Still, there are no solved tasks.

## V4: Test Additional Backtrack Penalty
The backtrack action indicates that there must be another append action, which should be rated negatively.

In [9]:
from dataclasses import replace

r4_config = replace(base_config, reward_version=GraphStepRewardVersion.V4)
r4_experiment = Experiment(r4_config)
evaluate_reward(r4_experiment)

trained episodes: 100, total rewards: 0.14999999999999997, solved: False, n operations: 13
trained episodes: 200, total rewards: 0.14999999999999997, solved: False, n operations: 13
trained episodes: 300, total rewards: 1.35, solved: True, n operations: 11
trained episodes: 400, total rewards: 1.35, solved: True, n operations: 9
trained episodes: 500, total rewards: 1.35, solved: True, n operations: 9
trained episodes: 600, total rewards: 1.35, solved: True, n operations: 9
trained episodes: 700, total rewards: 1.35, solved: True, n operations: 9
trained episodes: 800, total rewards: 1.35, solved: True, n operations: 9
trained episodes: 900, total rewards: 1.35, solved: True, n operations: 9
trained episodes: 1000, total rewards: 1.35, solved: True, n operations: 9


As one can see, the algorithm is able to solve the tasks after the first $300$ training episodes with $11$ operations.
After $400$ episodes, there are only $9$ operations required.
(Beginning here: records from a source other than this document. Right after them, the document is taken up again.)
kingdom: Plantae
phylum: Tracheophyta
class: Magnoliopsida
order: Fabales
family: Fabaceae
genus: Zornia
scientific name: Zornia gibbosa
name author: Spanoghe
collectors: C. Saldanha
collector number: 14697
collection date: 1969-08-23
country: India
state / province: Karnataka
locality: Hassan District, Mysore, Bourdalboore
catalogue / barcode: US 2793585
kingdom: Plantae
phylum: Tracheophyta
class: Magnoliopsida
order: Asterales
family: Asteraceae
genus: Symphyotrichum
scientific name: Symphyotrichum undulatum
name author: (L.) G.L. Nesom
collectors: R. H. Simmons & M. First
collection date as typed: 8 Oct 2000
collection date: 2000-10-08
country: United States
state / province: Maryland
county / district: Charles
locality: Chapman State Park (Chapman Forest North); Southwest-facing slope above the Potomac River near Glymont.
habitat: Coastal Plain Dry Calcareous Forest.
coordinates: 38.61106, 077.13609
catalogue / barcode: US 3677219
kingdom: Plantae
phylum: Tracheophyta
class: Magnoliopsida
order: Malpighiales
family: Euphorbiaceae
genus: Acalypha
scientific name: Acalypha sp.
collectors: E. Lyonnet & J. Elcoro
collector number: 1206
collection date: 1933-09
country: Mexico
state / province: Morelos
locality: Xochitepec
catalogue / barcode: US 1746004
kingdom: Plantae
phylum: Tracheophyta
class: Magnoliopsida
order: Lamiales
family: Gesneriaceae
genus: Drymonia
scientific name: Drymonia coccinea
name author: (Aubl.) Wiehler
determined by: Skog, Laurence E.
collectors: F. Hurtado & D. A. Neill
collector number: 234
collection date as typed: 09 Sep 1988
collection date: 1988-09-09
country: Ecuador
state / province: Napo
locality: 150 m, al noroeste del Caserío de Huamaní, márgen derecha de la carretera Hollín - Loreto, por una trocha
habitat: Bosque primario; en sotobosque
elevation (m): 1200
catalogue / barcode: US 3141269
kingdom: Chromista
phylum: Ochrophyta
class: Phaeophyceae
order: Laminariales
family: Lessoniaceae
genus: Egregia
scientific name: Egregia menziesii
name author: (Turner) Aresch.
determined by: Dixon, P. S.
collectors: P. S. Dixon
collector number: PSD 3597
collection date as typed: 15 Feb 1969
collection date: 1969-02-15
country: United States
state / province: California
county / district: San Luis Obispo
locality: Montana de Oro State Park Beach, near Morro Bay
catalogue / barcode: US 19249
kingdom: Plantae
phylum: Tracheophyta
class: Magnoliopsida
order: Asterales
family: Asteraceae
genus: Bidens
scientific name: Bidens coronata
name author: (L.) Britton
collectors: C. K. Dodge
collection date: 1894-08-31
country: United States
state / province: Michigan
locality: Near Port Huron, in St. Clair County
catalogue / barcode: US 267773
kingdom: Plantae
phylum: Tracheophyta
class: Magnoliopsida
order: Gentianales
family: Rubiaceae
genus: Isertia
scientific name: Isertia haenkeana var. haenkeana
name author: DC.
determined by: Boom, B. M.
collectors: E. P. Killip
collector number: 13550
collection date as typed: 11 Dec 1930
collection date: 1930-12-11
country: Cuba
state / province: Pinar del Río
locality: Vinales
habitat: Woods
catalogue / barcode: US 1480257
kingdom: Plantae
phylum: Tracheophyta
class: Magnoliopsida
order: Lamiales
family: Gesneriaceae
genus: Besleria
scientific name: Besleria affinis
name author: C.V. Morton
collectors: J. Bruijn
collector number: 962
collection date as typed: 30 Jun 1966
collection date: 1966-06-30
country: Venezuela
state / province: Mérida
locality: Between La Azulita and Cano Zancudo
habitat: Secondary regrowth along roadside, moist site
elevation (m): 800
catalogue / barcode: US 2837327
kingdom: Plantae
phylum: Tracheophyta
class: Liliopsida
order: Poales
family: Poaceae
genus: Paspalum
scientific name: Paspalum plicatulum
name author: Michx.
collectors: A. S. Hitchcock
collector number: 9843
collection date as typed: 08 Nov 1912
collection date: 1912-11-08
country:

 ## V5: Test Complex Backtrack Penalty
A backtrack action must be rated less negatively if it follows a negatively scored operation.
Therefore, there is now a complex backtrack penalty in place.

In [10]:
from dataclasses import replace

r5_config = replace(base_config, reward_version=GraphStepRewardVersion.V5)
r5_experiment = Experiment(r5_config)
evaluate_reward(r5_experiment)

trained episodes: 100, total rewards: 1.35, solved: True, n operations: 11
trained episodes: 200, total rewards: -0.06250000000000006, solved: False, n operations: 13
trained episodes: 300, total rewards: 1.3375, solved: True, n operations: 9
trained episodes: 400, total rewards: 1.3375, solved: True, n operations: 9
trained episodes: 500, total rewards: 1.3375, solved: True, n operations: 9
trained episodes: 600, total rewards: 1.3375, solved: True, n operations: 9
trained episodes: 700, total rewards: 1.3375, solved: True, n operations: 9
trained episodes: 800, total rewards: 1.3375, solved: True, n operations: 9
trained episodes: 900, total rewards: 1.3375, solved: True, n operations: 9
trained episodes: 1000, total rewards: 1.3375, solved: True, n operations: 9


After $300$ episodes, the task is solved with only $9$ operations.
This is the best result so far.

## V6: Test Operation Penalty
Instead of using the depth as a penalty factor, the number of operations should be used.
This reflects the actual cost better than the depth, which might lead to a better result.

In [11]:
from dataclasses import replace

r6_config = replace(base_config, reward_version=GraphStepRewardVersion.V6)
r6_experiment = Experiment(r6_config)
evaluate_reward(r6_experiment)

trained episodes: 100, total rewards: 0.18749999999999997, solved: False, n operations: 27
trained episodes: 200, total rewards: 1.61875, solved: True, n operations: 12
trained episodes: 300, total rewards: 1.61875, solved: True, n operations: 12
trained episodes: 400, total rewards: 1.61875, solved: True, n operations: 12
trained episodes: 500, total rewards: 1.61875, solved: True, n operations: 12
trained episodes: 600, total rewards: 1.61875, solved: True, n operations: 12
trained episodes: 700, total rewards: 1.61875, solved: True, n operations: 12
trained episodes: 800, total rewards: 1.61875, solved: True, n operations: 12
trained episodes: 900, total rewards: 1.61875, solved: True, n operations: 12
trained episodes: 1000, total rewards: 1.61875, solved: True, n operations: 12


The task is solved after $200$ episodes of training.
However, there are more operations required, the number of operations stays constantly at $12$.

## Reward Function Selection
The reward function `V5` is selected as the general reward function to use.
With reward function `V5`, the Q-Learning agent required the least number of episodes for the lowest number of operations to solve the task.
For further investigation, `V4` and `V6` are kept as candidates.